__WHAT THE TASK REQUIRES__.
Starting at the line with "ABB named leading" and going on through the line with "global leader in", reproduce each line in the records below exactly and nothing more.

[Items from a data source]
↓↓↓

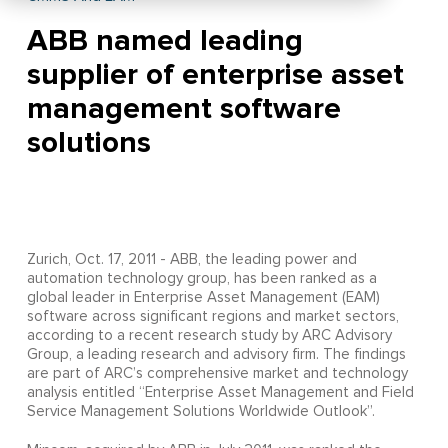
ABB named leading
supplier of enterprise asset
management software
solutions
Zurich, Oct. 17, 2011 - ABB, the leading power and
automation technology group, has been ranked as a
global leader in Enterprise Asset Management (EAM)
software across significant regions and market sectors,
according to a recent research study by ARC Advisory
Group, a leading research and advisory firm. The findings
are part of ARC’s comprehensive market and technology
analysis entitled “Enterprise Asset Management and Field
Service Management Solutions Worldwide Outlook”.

↑↑↑
↓↓↓

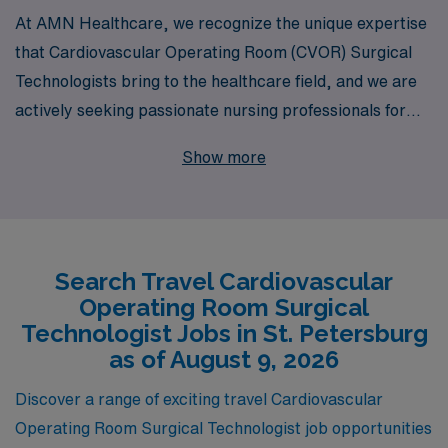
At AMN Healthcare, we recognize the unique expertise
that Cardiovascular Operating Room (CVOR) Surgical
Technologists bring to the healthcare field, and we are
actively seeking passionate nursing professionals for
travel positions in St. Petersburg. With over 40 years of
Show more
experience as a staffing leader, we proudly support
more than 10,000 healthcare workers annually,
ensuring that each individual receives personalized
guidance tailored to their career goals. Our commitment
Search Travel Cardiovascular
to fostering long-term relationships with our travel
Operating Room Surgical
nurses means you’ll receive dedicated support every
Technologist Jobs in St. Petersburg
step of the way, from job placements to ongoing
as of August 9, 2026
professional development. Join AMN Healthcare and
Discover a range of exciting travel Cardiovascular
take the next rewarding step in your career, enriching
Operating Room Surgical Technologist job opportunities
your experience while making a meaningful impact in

↑↑↑
↓↓↓

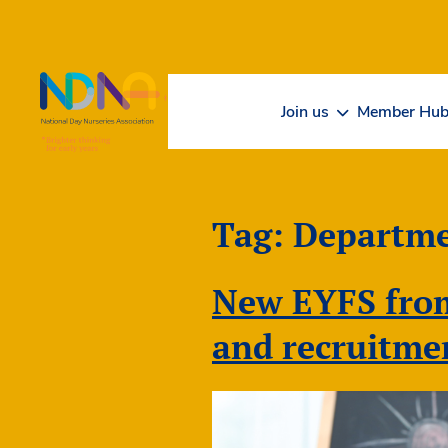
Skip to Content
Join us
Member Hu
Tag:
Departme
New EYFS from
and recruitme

↑↑↑

__TASK SOLUTION__.
ABB named leading
supplier of enterprise asset
management software
solutions
Zurich, Oct. 17, 2011 - ABB, the leading power and
automation technology group, has been ranked as a
global leader in Enterprise Asset Management (EAM)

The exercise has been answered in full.